I find myself vacillating lately. I'm fighting the thoughts in my head- feeling like I should be in a different place than being tempted to stay in a position of mourning my losses.
I feel the pain of catastrophe's wake. I feel the need to rebuild. Wanting to grieve over what was stolen from me, yet fully aware of the blessing of new life and a second chance that I've been given. It's like my feet are firmly planted where they should be- in victory, but I haven't really gotten my butt up off of the ground yet.
You see, I'm pretty good at physically moving forward. It's my mind that needs a little more time. It needs a little more help. I have a lot of renewing to do.

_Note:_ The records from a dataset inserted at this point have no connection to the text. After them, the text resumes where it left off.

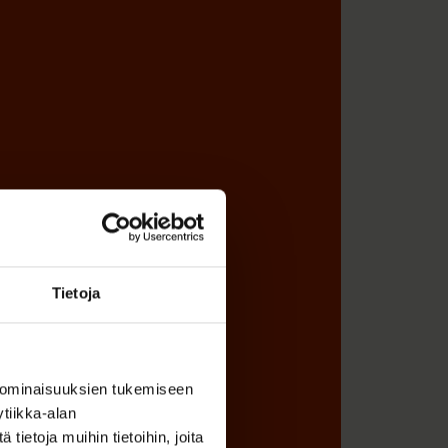
Tietoja
 ominaisuuksien tukemiseen
tiikka-alan
ietoja muihin tietoihin, joita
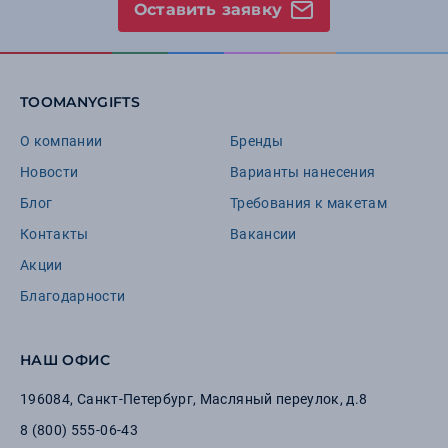
Оставить заявку
TOOMANYGIFTS
О компании
Бренды
Новости
Варианты нанесения
Блог
Требования к макетам
Контакты
Вакансии
Акции
Благодарности
НАШ ОФИС
196084
,
Санкт-Петербург
,
Масляный переулок, д.8
8 (800) 555-06-43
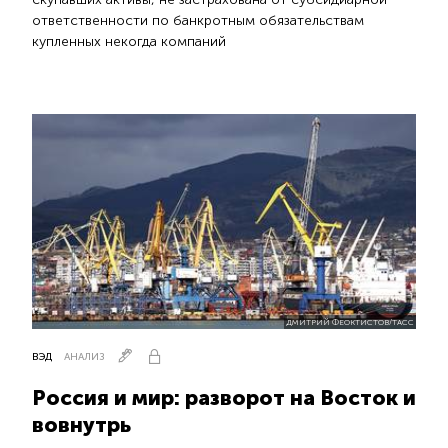
ответственности по банкротным обязательствам
купленных некогда компаний
ДМИТРИЙ ФЕОКТИСТОВ/ТАСС
ВЭД
АНАЛИЗ
Россия и мир: разворот на Восток и
вовнутрь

Through it all I know that God is faithful. Through it all I know that things always get better. I know I am stronger, braver, wiser and more determined than before. Yet, I pray for strength in my dealings.

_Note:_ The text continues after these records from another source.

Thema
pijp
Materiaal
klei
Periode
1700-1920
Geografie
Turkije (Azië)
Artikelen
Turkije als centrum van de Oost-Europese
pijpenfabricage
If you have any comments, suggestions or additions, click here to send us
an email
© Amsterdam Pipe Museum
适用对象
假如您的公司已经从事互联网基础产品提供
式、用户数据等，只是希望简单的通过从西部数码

I have this intrinsic need to feel more victorious. Like being able to walk isn't victory enough. I want to reclaim everything that was lost...with violence.
As you can tell, there is a torrent of thoughts swirling in my head. Thoughts I've only now finally decided to pen. I've tried to write the story at least five times before since May. Today, I decided to finally settle upon how I feel today... and what a place this is. :-)
There will be highs and lows to my journey, but no matter what, I am determined to move forward everyday. That's what counts. That is what will change everything.